Habe das Flackern in den Griff bekommen, und zwar sieht es aus als würde Samsung teilweise minderwertige Kabel mit  liefern. Einfach ein gutes DP 1.4 Kabel gekauft und jetzt ist es weg


----------



## cadaver666 (16. März 2019)

also ein "gutes" kabel scheint echt essentiell zu sein.
hatte bisher das mitgelieferte kabel dran, und habe als beispiel beim ladescreen von anthem ein flackern drin, im spiel allerdings gar nicht.
heute ein 3m kabel mit "vergoldeten" anschlüssen von der arbeit mitgenommen, und beim starten von anthem ständig blackscreens drin.
freesync2 auf meiner 1070 ist quasi völlig unbrauchbar damit.
also scheinen kabel wirklich einen bedeutenden einfluss zu haben, obs funzt, oder halt nicht.
was mir bei anthem übrigens aufgefallen ist, dass ich mit dem ultimate-mode in der base ca. 20% höhere fps habe,
als im "normalen" freesync mode, bei dem ich in den ladescreens kein flackern habe.


----------



## 0ssi (16. März 2019)

Auf HWLuxx gab es ein ähnliches Problem und als Fehler hatte sich wohl die schlechte Abschirmung des DP Kabels herausgestellt welches zu nah am Stromkabel war.


----------



## papastone (2. Dezember 2019)

wollte hier nochmal nachfragen, weil ja mittlerweile doch ein wenig zeit vergangen ist.
Ist der Monitor jetzt komplett G-Sync kompatibel? Oder gibt es immer noch Probleme?
Läuft der Monitor bei euch einwandfrei?


----------
****************
Womit wurde laut dem ersten Beitrag im Auszug zum Monitorflackern das Flackern beseitigt? Antworte bitte in einem Satz.

[Gespeicherte Einträge]
****************
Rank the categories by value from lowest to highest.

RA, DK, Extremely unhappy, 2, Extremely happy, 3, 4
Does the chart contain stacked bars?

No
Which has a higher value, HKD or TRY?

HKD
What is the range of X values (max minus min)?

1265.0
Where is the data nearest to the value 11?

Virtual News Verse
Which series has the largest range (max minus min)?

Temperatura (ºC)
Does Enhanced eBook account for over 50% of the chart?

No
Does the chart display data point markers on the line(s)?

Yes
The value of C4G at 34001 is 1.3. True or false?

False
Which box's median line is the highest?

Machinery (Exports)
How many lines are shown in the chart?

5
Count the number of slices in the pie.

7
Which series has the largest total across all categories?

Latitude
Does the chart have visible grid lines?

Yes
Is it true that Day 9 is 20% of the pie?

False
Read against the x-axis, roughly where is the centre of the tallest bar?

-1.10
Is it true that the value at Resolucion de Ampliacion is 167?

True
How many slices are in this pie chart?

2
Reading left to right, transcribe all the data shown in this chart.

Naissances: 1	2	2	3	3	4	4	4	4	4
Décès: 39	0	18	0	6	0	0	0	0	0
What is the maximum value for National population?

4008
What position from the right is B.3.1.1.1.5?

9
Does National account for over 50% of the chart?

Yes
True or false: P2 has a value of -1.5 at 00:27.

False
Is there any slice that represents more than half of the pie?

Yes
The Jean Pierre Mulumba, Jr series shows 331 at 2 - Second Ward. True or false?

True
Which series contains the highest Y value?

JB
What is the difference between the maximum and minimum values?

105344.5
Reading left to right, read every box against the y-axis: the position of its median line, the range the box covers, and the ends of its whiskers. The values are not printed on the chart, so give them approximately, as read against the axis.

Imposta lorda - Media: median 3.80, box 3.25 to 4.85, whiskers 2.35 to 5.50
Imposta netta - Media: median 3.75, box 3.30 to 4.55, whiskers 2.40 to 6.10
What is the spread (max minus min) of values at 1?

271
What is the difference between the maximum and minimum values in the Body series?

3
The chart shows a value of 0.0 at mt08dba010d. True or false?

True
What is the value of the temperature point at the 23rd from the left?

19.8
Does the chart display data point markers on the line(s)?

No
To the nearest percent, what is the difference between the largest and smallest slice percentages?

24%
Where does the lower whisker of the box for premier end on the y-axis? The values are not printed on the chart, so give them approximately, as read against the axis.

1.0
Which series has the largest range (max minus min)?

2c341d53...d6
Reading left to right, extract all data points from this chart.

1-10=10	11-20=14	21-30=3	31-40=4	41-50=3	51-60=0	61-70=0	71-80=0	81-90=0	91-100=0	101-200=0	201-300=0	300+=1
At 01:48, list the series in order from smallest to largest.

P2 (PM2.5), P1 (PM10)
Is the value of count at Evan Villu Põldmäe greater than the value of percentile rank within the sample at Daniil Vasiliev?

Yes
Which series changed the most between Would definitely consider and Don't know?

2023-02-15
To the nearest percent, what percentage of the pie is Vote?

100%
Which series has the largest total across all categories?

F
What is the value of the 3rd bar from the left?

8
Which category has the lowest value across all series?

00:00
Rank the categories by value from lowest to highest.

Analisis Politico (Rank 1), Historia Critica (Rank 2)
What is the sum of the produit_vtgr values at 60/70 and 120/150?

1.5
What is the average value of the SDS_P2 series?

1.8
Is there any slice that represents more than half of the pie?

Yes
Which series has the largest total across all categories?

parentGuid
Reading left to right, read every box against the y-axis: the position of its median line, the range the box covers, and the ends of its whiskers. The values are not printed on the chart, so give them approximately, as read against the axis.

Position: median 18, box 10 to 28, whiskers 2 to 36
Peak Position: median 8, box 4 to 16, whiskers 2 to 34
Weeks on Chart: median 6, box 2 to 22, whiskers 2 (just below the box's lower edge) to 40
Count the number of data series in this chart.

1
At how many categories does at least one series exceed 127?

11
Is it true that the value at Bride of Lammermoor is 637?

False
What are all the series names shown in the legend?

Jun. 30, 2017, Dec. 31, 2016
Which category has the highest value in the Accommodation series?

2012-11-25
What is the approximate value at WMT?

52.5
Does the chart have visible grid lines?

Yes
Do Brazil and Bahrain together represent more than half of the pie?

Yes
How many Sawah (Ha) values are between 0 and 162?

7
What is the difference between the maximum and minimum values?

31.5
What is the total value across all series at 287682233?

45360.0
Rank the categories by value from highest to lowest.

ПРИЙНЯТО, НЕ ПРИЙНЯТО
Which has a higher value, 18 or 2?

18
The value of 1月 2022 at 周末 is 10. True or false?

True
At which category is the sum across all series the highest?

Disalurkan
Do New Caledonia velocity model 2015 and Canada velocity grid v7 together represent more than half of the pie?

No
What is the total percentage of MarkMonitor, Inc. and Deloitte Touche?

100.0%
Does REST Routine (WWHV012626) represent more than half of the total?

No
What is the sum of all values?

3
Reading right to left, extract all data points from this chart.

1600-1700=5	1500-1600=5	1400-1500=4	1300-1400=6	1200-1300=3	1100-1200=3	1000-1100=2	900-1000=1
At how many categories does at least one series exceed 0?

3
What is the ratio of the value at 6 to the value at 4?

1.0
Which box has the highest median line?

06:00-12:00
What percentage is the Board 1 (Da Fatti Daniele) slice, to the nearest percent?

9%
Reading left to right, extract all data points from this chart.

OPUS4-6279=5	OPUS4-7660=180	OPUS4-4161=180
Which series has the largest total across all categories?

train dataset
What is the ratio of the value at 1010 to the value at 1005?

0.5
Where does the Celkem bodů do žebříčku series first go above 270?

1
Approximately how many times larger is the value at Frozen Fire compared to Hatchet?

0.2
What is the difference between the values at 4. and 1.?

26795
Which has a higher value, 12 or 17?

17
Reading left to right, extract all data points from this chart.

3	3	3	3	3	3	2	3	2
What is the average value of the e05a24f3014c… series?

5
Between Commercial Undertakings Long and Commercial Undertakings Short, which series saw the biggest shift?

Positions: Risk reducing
****************
# [Schriftliche Lösung]
Das Flackern verschwand durch den Kauf eines guten DP-1.4-Kabels.